Panurge tordoyt la gueulle et retiroyt les doigtz
Je tors bien plus volontiers une belle sentence, pour la coudre sur moy, que je ne tors mon fil pour l'aller querir
de Michel de MONTAIGNE dans I, 191
Quelqu'un des siens luy tord le col
de Michel de MONTAIGNE dans I, 130
S'efforceans ordinairement de redresser la commune quand elle se tord
de Jacques AMYOT dans Lucull. et Cimon, 5
Les Atheniens ne tiroient que dards, flesches et traicts, dont le branlement des vaisseaux tordoit et empeschoit le droit fil
de Jacques AMYOT dans Nicias, 45
Les curieux sont subjects à tordre le col et se retourner. ..
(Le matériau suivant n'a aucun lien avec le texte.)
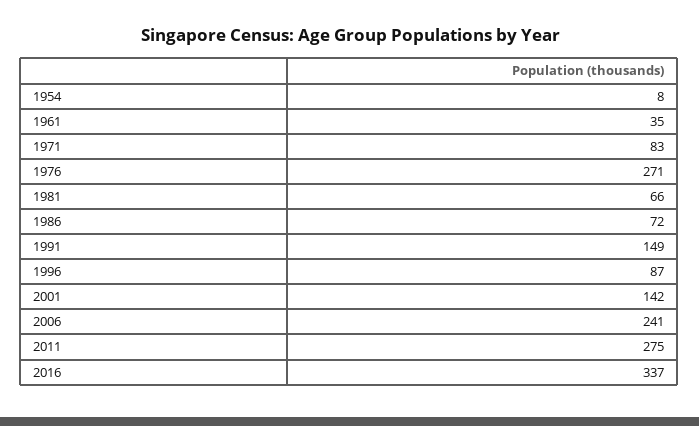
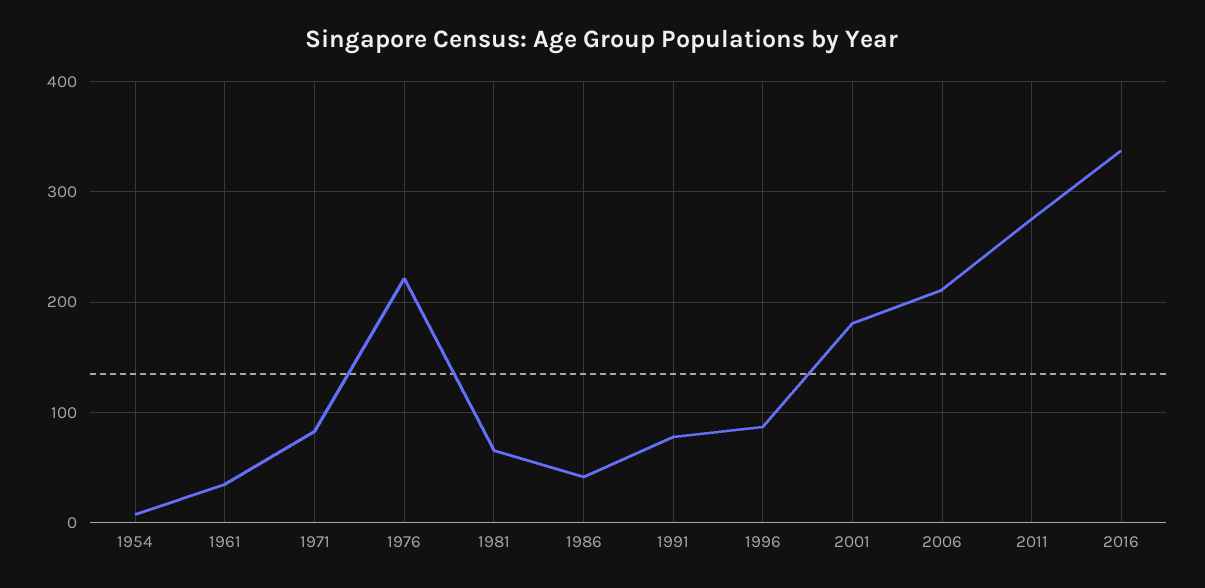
  {
    "1954": 8,
    "1961": 35,
    "1971": 83,
-   "1976": 271,
+   "1976": 220,
    "1981": 66,
-   "1986": 72,
+   "1986": 40,
-   "1991": 149,
+   "1991": 80,
    "1996": 87,
-   "2001": 142,
+   "2001": 180,
-   "2006": 241,
+   "2006": 210,
    "2011": 275,
    "2016": 337
  }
À qui on les a tors et comprimés [les testicules] par violence
de Ambroise PARÉ dans XVIII, 43
Il ne se tord pas qui va plain chemin
de Randle COTGRAVE dans

ÉTYMOLOGIE

1
Berry, tortre ; norm. terquer, teurquier, et aussi teurdre (mais l'o revient quand la syllabe n'est pas accentuée : nous tordons) : tu mens, le nez te teurd, par allusion à un ancien usage : un menteur pris sur le fait devant faire amende honorable en se tordant le nez et disant : j'ai menti ; bourg. todre ; wallon, toîd ; provenç. torser ; espagn. et portug. torcer ; ital. torcere ; du lat. torquere. Les étymologistes le rapprochent du grec, tourner. Le français tordre représente une accentuation barbare torquere (1er e accent bref).